Pupovac: Respect for war victims and peace as way of living always go together

NEWS 17.11.202019:39
Davor Javorovic/PIXSELL (ilustracija)

Paying respects to war victims and peace as a way of living always go together and anyone trying to separate the two is "seriously and unchristianly wrong," Serb National Council president Milorad Pupovac said in Vukovar on Tuesday.

Pupovac said that people opposed to commemorating Serb victims of the 1991-1995 war were directly turning Serbs away from accepting commemorative events in Vukovar as their own.

“I am here with the deputy prime minister and until recently president of the SNV, Boris Milosevic, to show that regardless of when and where we lay wreaths we do not divide the victims, we do not separate them,” Pupovac said, referring to all the victims as “our own.”

He said that with this view the SNV wanted to contribute to “commemorative practices in Vukovar not becoming ones that divide, pit one against the other and continue the war with remembrance policies.”

He said that the announcement that state secretary Zvonko Milas would attend the ceremony of laying wreaths on the Danube river was a misunderstanding. “We made a mistake. I made a mistake. It was a misunderstanding,” he said.

Asked by the press if he would attend the remembrance ceremony in Skabrnja on Wednesday, Pupovac said that it had been his wish for many years to be there, but he did not know if he would be welcome.

Speaking of the Serbs in Vukovar and their attitude towards Remembrance Day, he said: “What I am hoping to achieve is that Croats and Serbs are not divided, either in Croatia or in Vukovar. Some people in this town and this country do not want this to happen.”

Milosevic said that his visit to Vukovar today and tomorrow was a mark of his respect for all the residents and all the people killed in the Vukovar area during the war.

“It is important that we continue the policy that we have started with this government and to promote an atmosphere of reconciliation and dialogue,” Milosevic said, adding that Vukovar lacked dialogue, there had been no progress in interethnic relations and the conditions had not yet been met for the use of Cyrillic script.

Serbian envoy kneels before Ovcara memorial

The Serbian president’s special envoy Veran Matic said he had come to Vukovar to pay respects to the victims, adding that he would be in the Remembrance Procession on Wednesday.
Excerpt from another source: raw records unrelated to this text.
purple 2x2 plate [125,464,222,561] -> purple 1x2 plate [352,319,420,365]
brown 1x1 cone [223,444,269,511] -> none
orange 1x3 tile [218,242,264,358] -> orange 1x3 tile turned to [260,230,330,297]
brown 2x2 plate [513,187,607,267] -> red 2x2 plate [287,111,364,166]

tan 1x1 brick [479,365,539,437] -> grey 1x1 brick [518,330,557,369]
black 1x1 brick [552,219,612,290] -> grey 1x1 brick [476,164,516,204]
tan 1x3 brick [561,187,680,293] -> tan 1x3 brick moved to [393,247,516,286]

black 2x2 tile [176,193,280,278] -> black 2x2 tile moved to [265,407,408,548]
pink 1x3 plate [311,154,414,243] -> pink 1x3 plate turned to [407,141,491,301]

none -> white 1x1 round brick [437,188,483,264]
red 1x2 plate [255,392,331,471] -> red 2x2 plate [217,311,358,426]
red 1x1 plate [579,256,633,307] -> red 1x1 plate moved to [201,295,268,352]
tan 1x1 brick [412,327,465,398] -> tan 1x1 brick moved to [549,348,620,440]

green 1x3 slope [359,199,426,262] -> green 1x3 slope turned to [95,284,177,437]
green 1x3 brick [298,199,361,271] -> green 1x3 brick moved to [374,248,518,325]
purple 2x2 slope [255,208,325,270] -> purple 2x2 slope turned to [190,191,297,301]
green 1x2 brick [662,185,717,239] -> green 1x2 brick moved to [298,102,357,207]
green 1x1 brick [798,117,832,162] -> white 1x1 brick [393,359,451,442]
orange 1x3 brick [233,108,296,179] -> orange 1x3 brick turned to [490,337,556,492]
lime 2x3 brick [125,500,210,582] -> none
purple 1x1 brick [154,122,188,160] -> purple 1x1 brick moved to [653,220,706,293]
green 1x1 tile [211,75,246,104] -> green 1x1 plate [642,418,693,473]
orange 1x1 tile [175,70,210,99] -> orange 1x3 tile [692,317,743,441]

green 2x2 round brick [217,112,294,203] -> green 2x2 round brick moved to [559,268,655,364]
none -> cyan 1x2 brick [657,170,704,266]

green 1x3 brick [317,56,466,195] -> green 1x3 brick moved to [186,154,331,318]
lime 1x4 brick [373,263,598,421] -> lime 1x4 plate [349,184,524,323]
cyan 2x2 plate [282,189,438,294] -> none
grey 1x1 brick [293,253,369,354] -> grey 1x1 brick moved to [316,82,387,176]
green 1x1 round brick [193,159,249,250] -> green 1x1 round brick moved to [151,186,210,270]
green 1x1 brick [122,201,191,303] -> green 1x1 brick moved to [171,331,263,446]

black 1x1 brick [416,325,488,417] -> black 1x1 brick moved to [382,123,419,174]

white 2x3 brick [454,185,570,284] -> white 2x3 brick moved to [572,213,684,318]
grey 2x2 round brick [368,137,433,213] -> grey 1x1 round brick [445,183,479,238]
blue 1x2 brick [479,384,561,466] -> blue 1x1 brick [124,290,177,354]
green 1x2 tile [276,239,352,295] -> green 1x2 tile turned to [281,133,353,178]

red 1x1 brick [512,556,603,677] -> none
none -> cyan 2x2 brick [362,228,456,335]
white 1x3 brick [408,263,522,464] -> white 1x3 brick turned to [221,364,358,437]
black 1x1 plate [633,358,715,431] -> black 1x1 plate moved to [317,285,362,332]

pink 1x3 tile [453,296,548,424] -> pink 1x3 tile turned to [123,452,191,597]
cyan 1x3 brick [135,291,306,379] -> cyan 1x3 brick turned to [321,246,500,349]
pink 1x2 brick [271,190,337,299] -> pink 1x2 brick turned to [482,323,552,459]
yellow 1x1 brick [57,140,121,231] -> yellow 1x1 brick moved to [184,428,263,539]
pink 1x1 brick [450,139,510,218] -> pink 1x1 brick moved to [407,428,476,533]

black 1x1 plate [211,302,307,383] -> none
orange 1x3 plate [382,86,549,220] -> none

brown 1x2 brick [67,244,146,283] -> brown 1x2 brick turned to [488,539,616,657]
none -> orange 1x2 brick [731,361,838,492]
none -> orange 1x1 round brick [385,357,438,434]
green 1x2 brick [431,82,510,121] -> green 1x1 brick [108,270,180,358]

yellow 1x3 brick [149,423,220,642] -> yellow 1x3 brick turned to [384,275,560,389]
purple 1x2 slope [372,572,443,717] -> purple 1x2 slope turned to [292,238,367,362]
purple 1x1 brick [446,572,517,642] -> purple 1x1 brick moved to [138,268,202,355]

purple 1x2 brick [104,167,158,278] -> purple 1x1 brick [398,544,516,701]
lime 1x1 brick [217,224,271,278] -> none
“I think it is very important for us to show respect for the victims and solidarity with the victims’ families,” Matic said, stressing the importance of shedding light on the whereabouts of missing persons. He said that “joint commemorations like this can only help” in locating the missing persons.

“I very much regret what happened to this town and its residents during the war years,” Matic said. After laying a wreath at the Ovcara war memorial, he knelt and prayed.

The SNV delegation included Pupovac, Milosevic, Matic and a member of the NGO “Against Forgetting”, Radojka Mrsic. They also threw a wreath into the Danube and lit candles in St Nicholas’ Church in central Vukovar.